PAROXYSMAL NOCTURNAL HEMOGLOBINURIA | Ruxoprubart Scores FDA Orphan Drug Designation for PNH Treatment
NovelMed Therapeutics announced that the US Food and Drug Administration (FDA) has granted Orphan Drug Designation (ODD) to Ruxoprubart, an alternative pathway (AP) blocker anti-Bb antibody, for the treatment of Paroxysmal Nocturnal Hemoglobinuria (PNH).
FDA’s recognition of Ruxoprubart as an orphan drug for PNH underscores its potential to fulfill a crucial need for individuals grappling with this disease condition.
Ruxoprubart is currently undergoing a Phase II trial in treatment-naïve PNH patients, which aims to evaluate the safety and efficacy of the drug and bringing us one step closer to providing an effective and innovative therapy for PNH patients in USA and around the world.

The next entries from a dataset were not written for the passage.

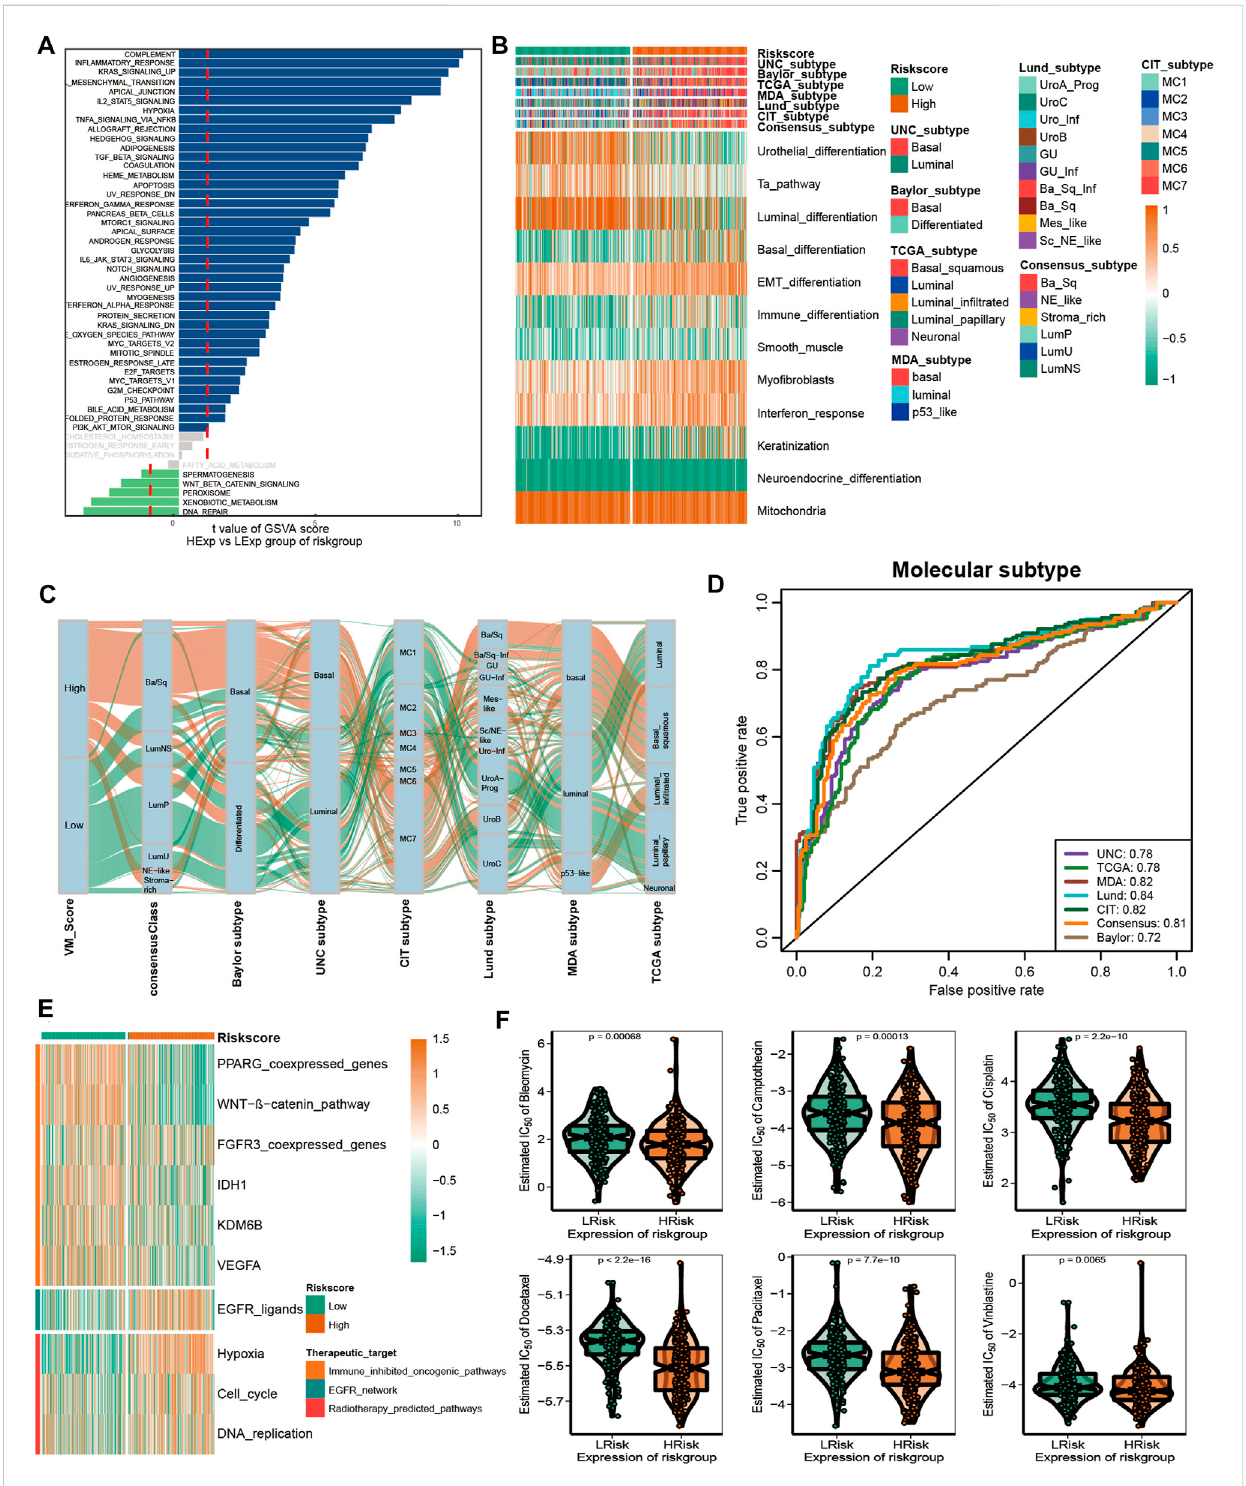
FIGURE 6 VM_Score effectively predicted molecular subtypes and therapy response. (A) Differences in biological function between VM_Score groups. (B,C) Relationship between VM_Score and seven classical molecular subtypes. (D) Predictive accuracy of VM_Score for molecular subtypes in multiple different algorithms. (E) Relationship between VM_Score and enrichment scores of multiple therapeutic signatures. (F) Difference on the effects of six chemotherapy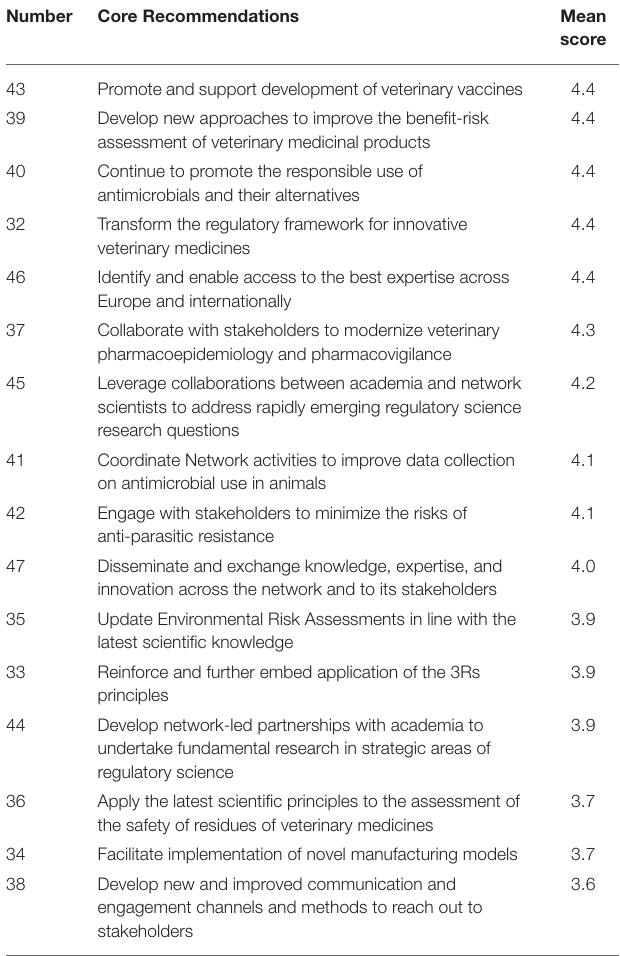
TABLE 5 | Overall comparison of all Core Recommendations by mean score (question 7, veterinary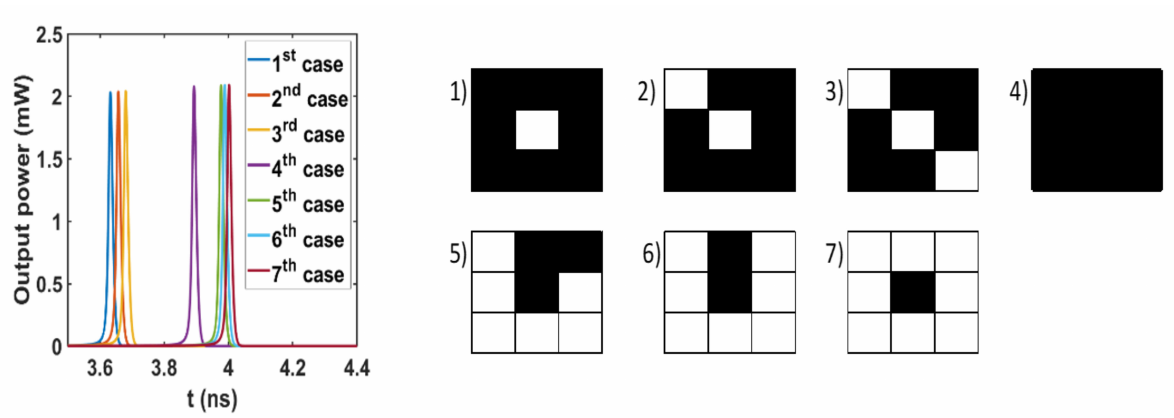
Figure 4. Output power of the CDL for different input cases. Black boxes represent black pixels of the scanning window (SW) (no light input) while white boxes represent white pixels of the image (presence of light). While C-neurons receive input the latency is decreased. However, the activation of S-neurons augments the latency. On the contrary, when all S-neurons receive light but C-neurons do not, the latency is increased, while the activation of fewer S-neurons accelerates the produced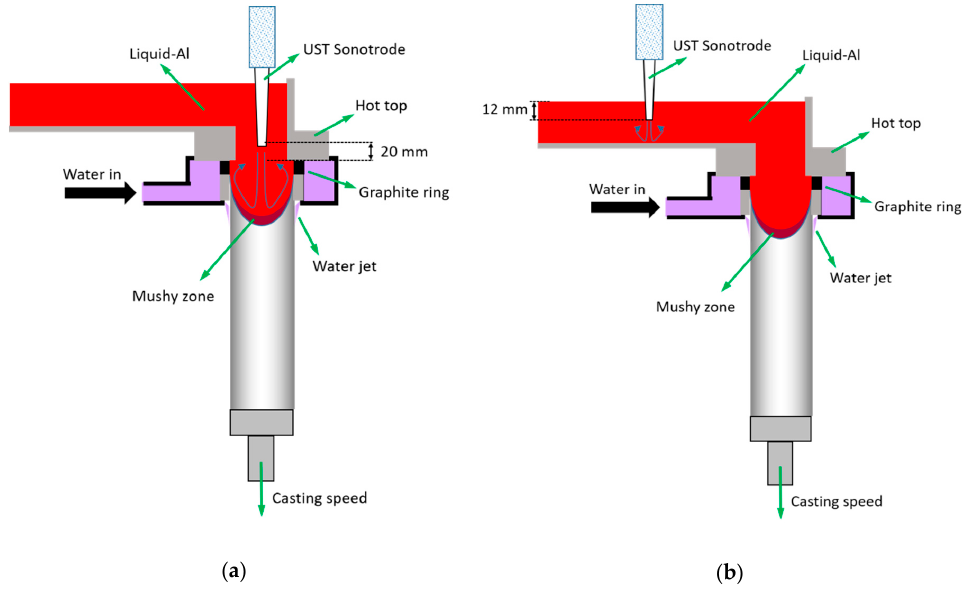
Figure 1. Illustration of DC casting setup and different locations of ultrasonic melt treatment (UST). ( a ) On the DC casting ( a ) On the DC casting hot-top, and ( b ) on the DC casting launder. The effect of UST on microstructure was verified through grain size analysis. For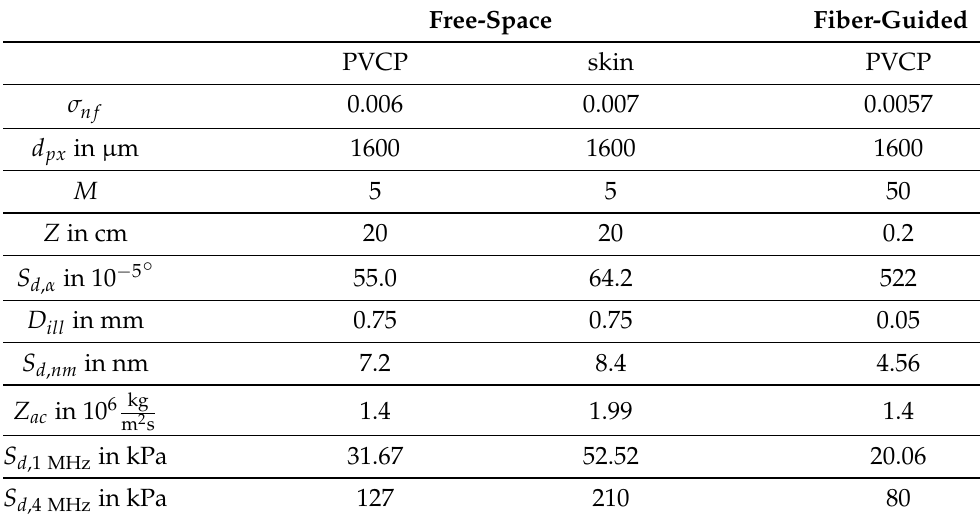
Table 2. Relevant parameters for the determination of S d , nm and S d for the established sensing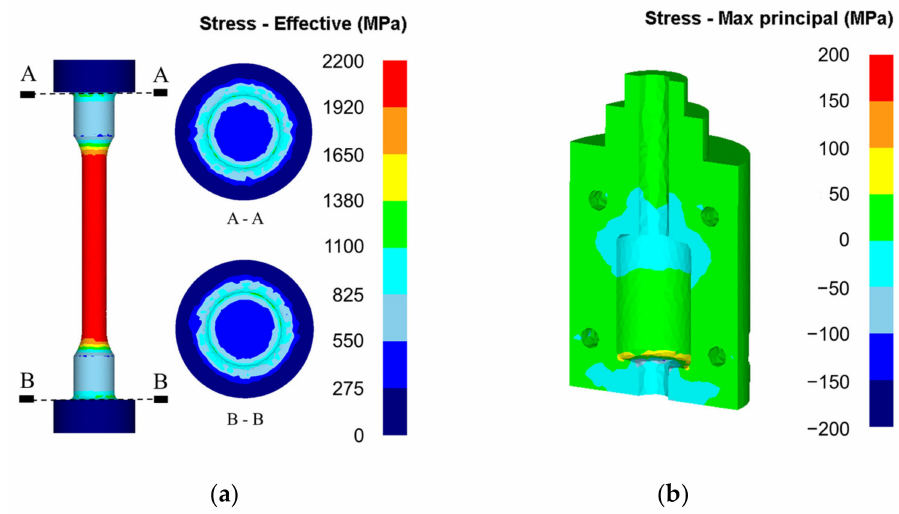
Figure 6. Result of the jig analysis of the proposed method: ( a ) effective stress of specimen and ( b ) maximum principal stress of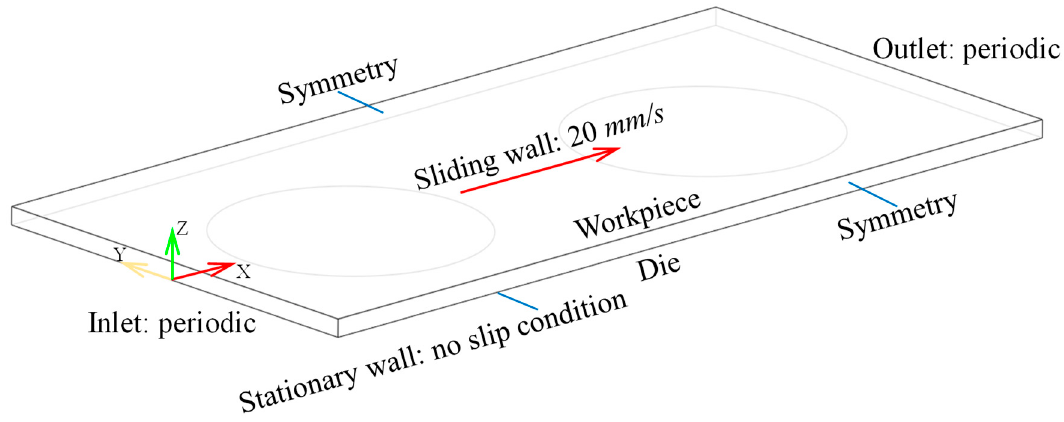
Figure 7. Fluid domain and boundary conditions of a two parallel contacting couple between the die and the workpiece with thin-film lubrication.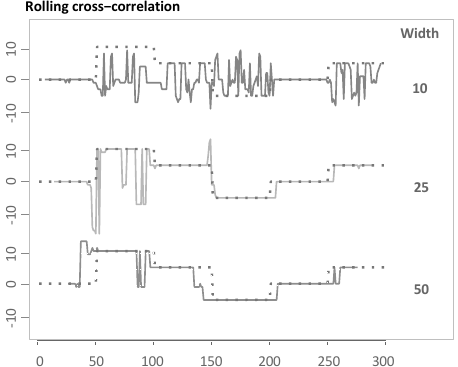
Figure 8. Time-dependent lag structure estimate through Rolling Cross-Correlation (RCC) for differ- ent window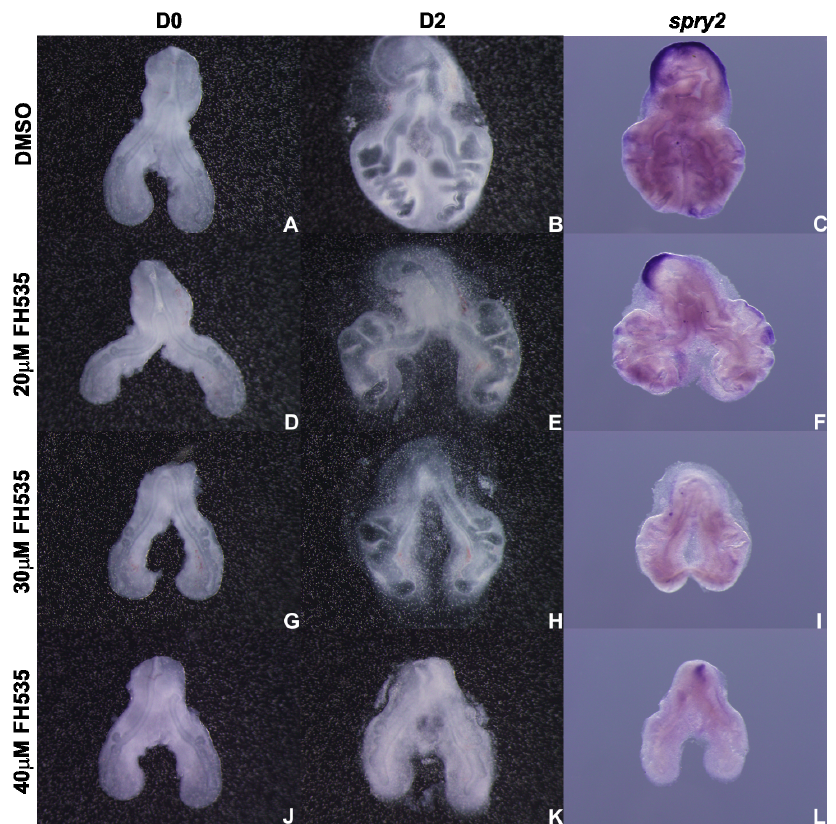
Figure 13. In vitro Wnt signaling inhibition and spry2 expression. Representative examples of stage b2 lung explant culture, at D0:0h (A, D, G, J) and D2:48h (B, E, H, K) treated with DMSO (A, B), 20 m M (D, E), 30 m M (G, H) and 40 m M FH535 (J, K) and probed with spry2 (C, F, I, L); n 5 3 for each stage. Magnification: A, B, D, E, G, H, J, K –4x; C, F, I, L –5x. The signal observed in the most proximal region of the lung is due to the accumulation of developing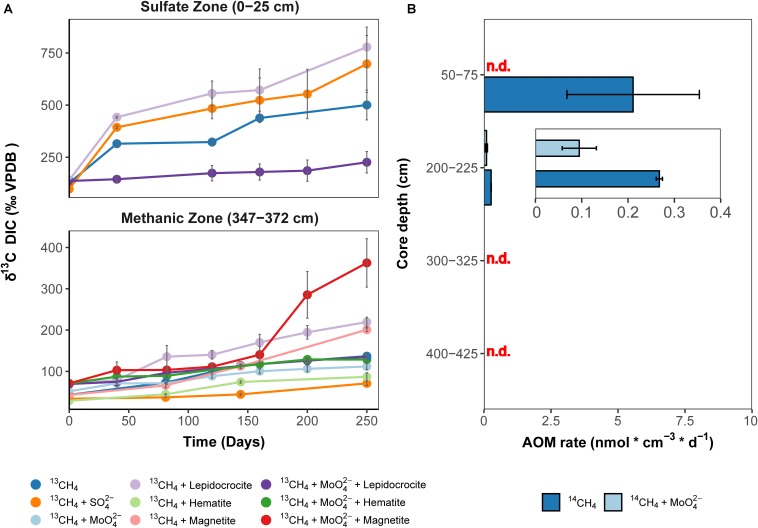
Direct indication for 13CH4 and 14CH4 turnover to CO2 in incubations with Helgoland Mud Area sediments. (A) Change in δ13C-DIC values over 250 days in slurry incubation experiments with sediments from the sulfate zone (0–25 cm) and the methanic zone (347–372 cm) with 13CH4 tracer, n = 3, error bars represent 1 s.d. of biological replicates. The 13C-increase in the DIC pool serves as proxy for AOM. DIC isotope values in control incubations are provided in Supplementary Figure S11. (B) Rates of methane turnover based on 14CH4 in samples from the SMT (50–75 cm), n = 3, and the methanic zone (200–225 cm, 300–325 cm, 400–425 cm), n = 2, error bar represents 1 s.d. of biological replicates. INSET: scale adjusted activity rates in the methanic zone. Using 14CH4, rates of methane turnover were below abiotic control samples in 14CH4 and molybdate treatment from the SMT and in the methanic zone samples from depths 300–325 cm and 400–425 cm after 8 days. “n.d.”: rates not detected above abiotic controls.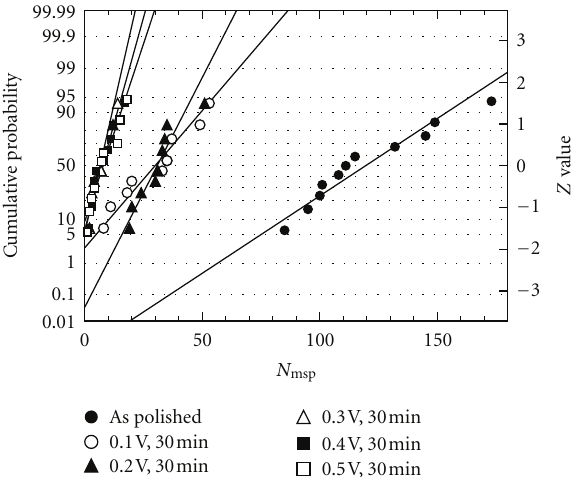
Figure 7: Normal probability plots of the number of metastable pits, N msp , in 0.5M NaCl for commercial Type 316L stainless steels after polarization treatments at di ff erent potentials for 30min in 1M Na 2 SO 4 of pH 3.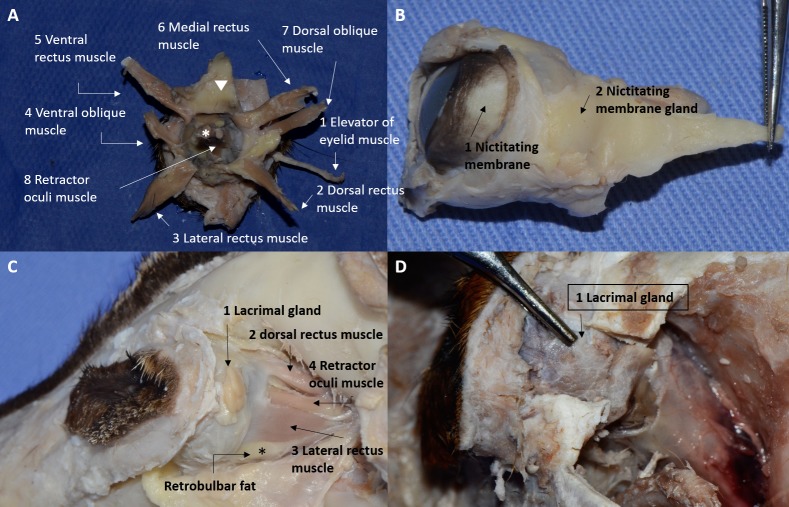
Gross anatomical image of the adnexa of crab-eating fox.(A) Posterior view of the extraocular muscles of crab-eating fox: 1, elevator of eyelid muscle; 2, dorsal rectus muscle; 3, lateral rectus muscle; 4, ventral oblique muscle; 5, ventral rectus muscle; 6, medial rectus muscle; 7, dorsal oblique muscle; 8, retractor oculi muscle. *Note the optic nerve and the inner face of the nictitating gland (arrowhead), covered by adipose and connective tissue. (B) Lateral view of the nictitating membrane of crab-eating fox: 1, palpebral face of the nictitating membrane showing pigmentation; 2, nictitating membrane gland covered by connective tissue. (C and D) Lateral view of the lacrimal gland showing macroscopic differences between crab-eating fox (C) and the domestic dog (D): 1, note the multilobulated oval shape in crab-eating fox and the irregular shape in the domestic dog; in the lateral aspect, it is possible to observe 2, the dorsal rectus muscle and 3, lateral rectus muscle, as well as 4, the retractor oculi muscle and *retrobulbar fat.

“We are delighted by the FDA’s decision to grant orphan drug designation to Ruxoprubart, underscoring the pressing need for innovative therapeutic solutions for patients with PNH,” says Robert Bard, VP Regulatory Affairs. This ODD approval marks a significant advancement in the therapeutic landscape with Ruxoprubart ‘s unique ability to selectively block the alternative pathway (AP) while preserving the classical pathway required for clearing infections in PNH patients.
The ODD from the US FDA is a special designation granted to facilitate the development and assessment of prospective new medications. The FDA’s Office of Orphan Products Development bestows orphan status upon drugs in development for the treatment, diagnosis, or prevention of rare diseases or conditions impacting fewer than 200,000 people in the US.